[[ Dataset records, beginning ]]

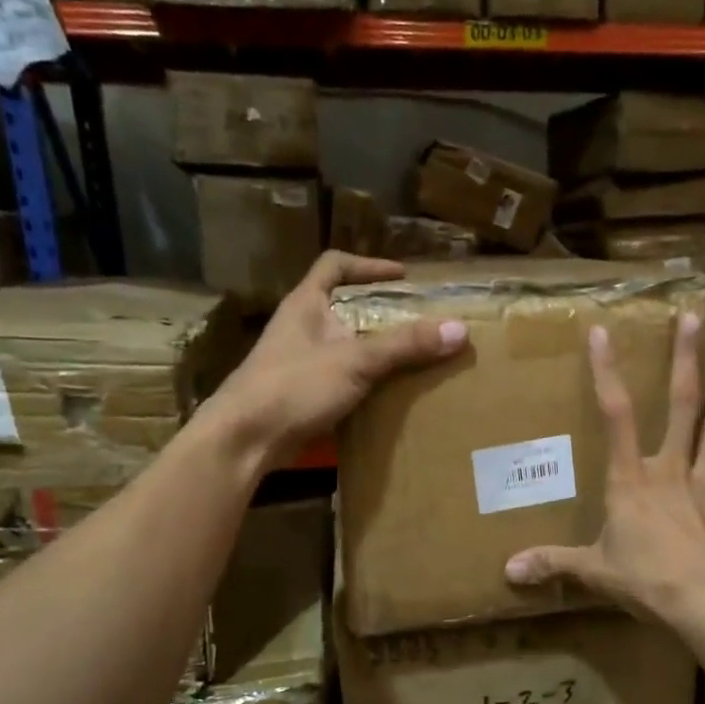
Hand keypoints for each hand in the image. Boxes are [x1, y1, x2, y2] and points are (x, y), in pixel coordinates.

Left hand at [209, 251, 466, 469]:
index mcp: (306, 303)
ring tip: (411, 356)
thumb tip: (459, 329)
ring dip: (374, 348)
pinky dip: (364, 380)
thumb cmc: (295, 386)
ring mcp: (298, 361)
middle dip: (381, 311)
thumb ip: (405, 345)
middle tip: (418, 320)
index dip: (369, 266)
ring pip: (343, 344)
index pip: (335, 265)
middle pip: (344, 306)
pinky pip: (340, 377)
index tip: (403, 277)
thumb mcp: (355, 361)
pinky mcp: (300, 394)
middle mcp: (300, 326)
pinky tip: (387, 393)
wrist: (245, 438)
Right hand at [504, 313, 704, 624]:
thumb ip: (554, 564)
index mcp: (631, 479)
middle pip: (681, 406)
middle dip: (685, 361)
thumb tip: (508, 571)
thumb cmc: (647, 578)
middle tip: (694, 319)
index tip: (603, 332)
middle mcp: (670, 471)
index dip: (607, 372)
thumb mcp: (593, 571)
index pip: (615, 414)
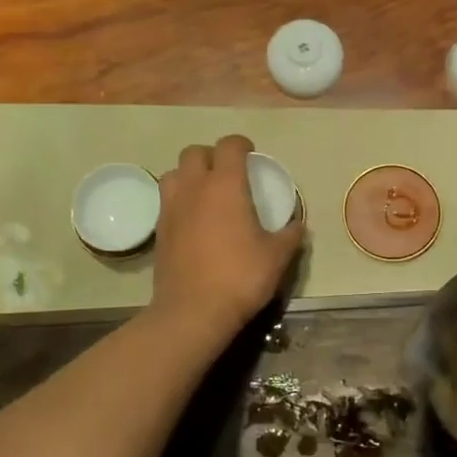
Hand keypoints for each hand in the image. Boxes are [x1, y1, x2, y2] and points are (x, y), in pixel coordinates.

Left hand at [151, 135, 303, 339]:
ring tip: (206, 193)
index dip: (241, 144)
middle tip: (228, 173)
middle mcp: (194, 188)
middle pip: (194, 152)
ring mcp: (172, 208)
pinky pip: (167, 200)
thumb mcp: (277, 257)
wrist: (192, 312)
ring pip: (174, 173)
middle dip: (212, 155)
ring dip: (190, 175)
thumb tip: (297, 225)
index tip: (251, 155)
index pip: (229, 146)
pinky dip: (181, 200)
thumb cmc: (239, 277)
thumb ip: (290, 235)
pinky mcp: (159, 229)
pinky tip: (195, 220)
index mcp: (225, 186)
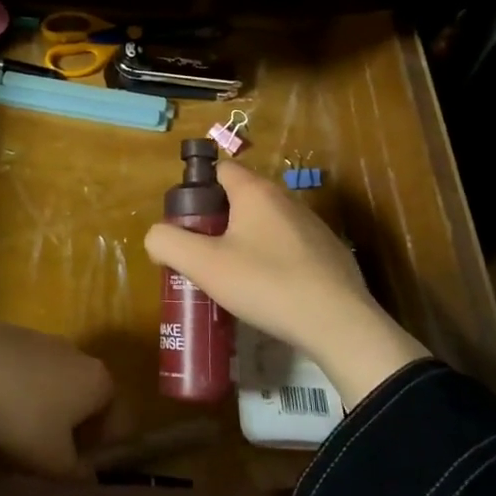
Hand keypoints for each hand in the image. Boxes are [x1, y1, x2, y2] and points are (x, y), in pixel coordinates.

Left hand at [0, 325, 113, 478]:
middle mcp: (75, 352)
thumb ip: (78, 473)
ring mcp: (40, 337)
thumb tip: (88, 477)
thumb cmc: (24, 421)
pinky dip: (14, 383)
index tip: (79, 465)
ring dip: (41, 401)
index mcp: (98, 380)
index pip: (115, 415)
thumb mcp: (54, 463)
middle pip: (83, 392)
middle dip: (71, 421)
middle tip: (48, 449)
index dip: (101, 445)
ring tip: (15, 427)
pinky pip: (20, 365)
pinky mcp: (7, 331)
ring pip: (50, 376)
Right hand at [142, 161, 428, 407]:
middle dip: (217, 221)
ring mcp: (313, 227)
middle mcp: (286, 200)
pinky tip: (267, 292)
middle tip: (201, 255)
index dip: (197, 191)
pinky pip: (289, 248)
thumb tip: (156, 236)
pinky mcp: (329, 254)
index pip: (220, 170)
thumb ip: (168, 243)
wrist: (339, 325)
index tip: (186, 224)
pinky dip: (272, 261)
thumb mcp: (203, 265)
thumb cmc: (266, 284)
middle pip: (241, 198)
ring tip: (231, 278)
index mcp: (256, 192)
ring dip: (245, 242)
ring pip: (265, 225)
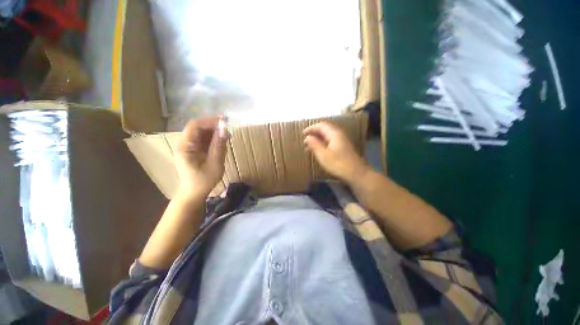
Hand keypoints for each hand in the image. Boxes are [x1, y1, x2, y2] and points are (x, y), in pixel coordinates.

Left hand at [175, 117, 227, 199]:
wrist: (194, 193)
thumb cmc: (204, 180)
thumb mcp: (215, 163)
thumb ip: (219, 146)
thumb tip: (225, 130)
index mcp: (185, 147)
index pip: (195, 126)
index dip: (209, 121)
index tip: (224, 121)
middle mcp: (184, 144)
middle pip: (198, 128)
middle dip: (213, 127)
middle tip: (228, 130)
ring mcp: (188, 147)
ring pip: (202, 134)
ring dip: (215, 133)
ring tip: (227, 138)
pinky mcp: (193, 151)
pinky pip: (203, 141)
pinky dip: (213, 140)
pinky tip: (222, 144)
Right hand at [303, 122, 368, 184]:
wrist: (356, 173)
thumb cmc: (338, 164)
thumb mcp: (323, 155)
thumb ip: (314, 144)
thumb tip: (307, 137)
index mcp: (334, 134)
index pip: (321, 125)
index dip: (311, 128)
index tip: (303, 134)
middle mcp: (339, 134)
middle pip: (324, 129)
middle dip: (314, 133)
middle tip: (305, 140)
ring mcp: (342, 141)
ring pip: (327, 136)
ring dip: (317, 139)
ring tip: (309, 146)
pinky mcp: (343, 147)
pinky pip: (330, 141)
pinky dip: (322, 144)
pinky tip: (318, 151)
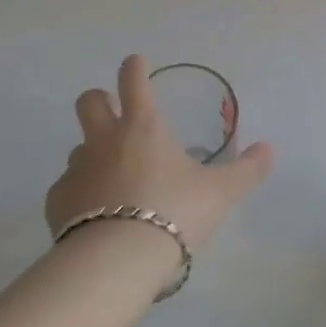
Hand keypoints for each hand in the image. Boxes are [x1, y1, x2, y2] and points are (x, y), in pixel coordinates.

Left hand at [45, 55, 273, 262]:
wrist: (116, 261)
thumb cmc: (174, 212)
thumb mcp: (220, 193)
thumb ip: (246, 170)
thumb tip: (268, 149)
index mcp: (143, 127)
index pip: (133, 80)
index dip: (134, 68)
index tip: (136, 64)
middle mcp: (105, 139)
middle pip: (89, 101)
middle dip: (100, 100)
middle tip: (115, 114)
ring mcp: (77, 169)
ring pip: (78, 147)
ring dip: (93, 153)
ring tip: (112, 179)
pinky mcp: (57, 202)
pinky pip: (66, 187)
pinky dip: (79, 194)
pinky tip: (93, 215)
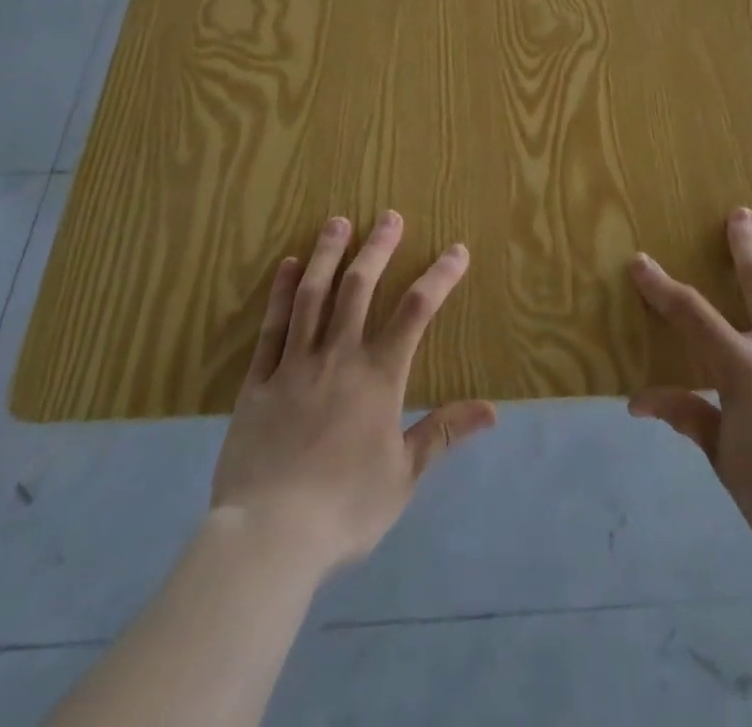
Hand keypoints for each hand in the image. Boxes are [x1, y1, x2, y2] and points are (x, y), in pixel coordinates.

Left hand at [209, 212, 496, 574]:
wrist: (270, 536)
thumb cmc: (345, 508)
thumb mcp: (404, 475)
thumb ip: (443, 433)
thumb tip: (492, 410)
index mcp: (379, 377)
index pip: (416, 312)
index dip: (439, 277)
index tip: (457, 250)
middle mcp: (339, 357)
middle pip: (360, 288)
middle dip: (378, 248)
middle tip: (388, 216)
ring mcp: (295, 365)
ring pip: (313, 296)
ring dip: (327, 255)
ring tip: (337, 222)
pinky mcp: (259, 381)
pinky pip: (271, 327)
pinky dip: (280, 292)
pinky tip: (287, 266)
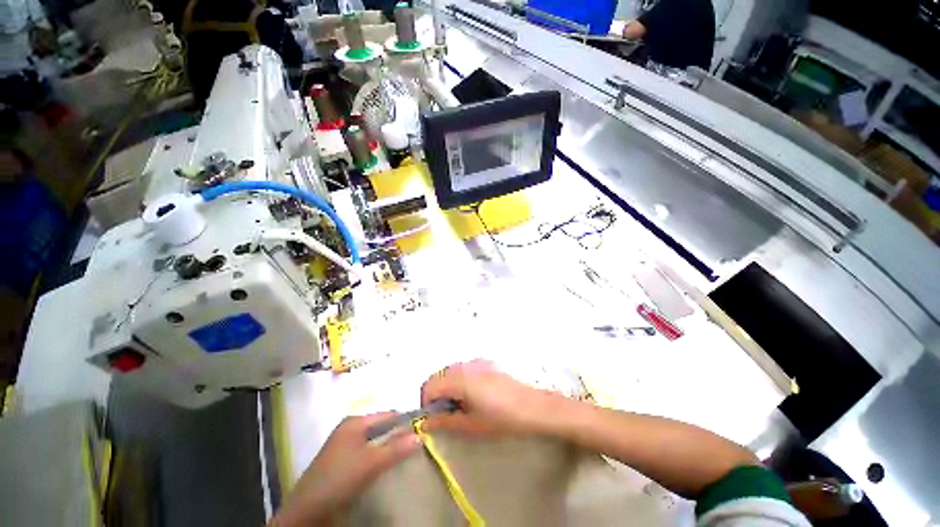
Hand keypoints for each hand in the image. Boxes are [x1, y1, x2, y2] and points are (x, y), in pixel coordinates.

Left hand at [270, 413, 421, 526]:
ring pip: (375, 441)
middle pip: (382, 427)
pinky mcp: (342, 460)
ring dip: (389, 447)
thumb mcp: (371, 463)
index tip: (422, 430)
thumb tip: (420, 436)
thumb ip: (396, 448)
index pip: (388, 415)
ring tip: (405, 455)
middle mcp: (350, 428)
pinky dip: (378, 456)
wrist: (306, 511)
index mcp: (356, 421)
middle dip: (398, 435)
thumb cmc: (340, 478)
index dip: (405, 421)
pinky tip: (386, 465)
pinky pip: (367, 452)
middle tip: (416, 445)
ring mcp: (345, 444)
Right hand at [420, 359, 562, 436]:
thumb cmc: (501, 418)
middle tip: (445, 413)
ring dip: (447, 385)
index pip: (430, 384)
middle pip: (439, 374)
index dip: (426, 401)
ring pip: (451, 370)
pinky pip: (464, 368)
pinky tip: (472, 394)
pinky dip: (459, 379)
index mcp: (459, 379)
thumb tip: (424, 422)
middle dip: (436, 393)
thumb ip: (444, 422)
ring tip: (459, 405)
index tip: (433, 417)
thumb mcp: (471, 424)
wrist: (532, 406)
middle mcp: (465, 365)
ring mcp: (476, 361)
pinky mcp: (485, 362)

[[ Dataset records, end ]]

_Instructions to follow_. Each line of the data in which the string "Left" appears needs to be copied.

_Solution below_.
Left hand at [209, 251, 466, 469]:
Left hand at [151, 135, 303, 339]:
Left hand at [0, 325, 113, 478]:
Left hand at [175, 117, 227, 199]:
Left hand at [45, 55, 273, 262]:
Left hand at [209, 212, 496, 574]:
Left hand at [270, 413, 421, 526]:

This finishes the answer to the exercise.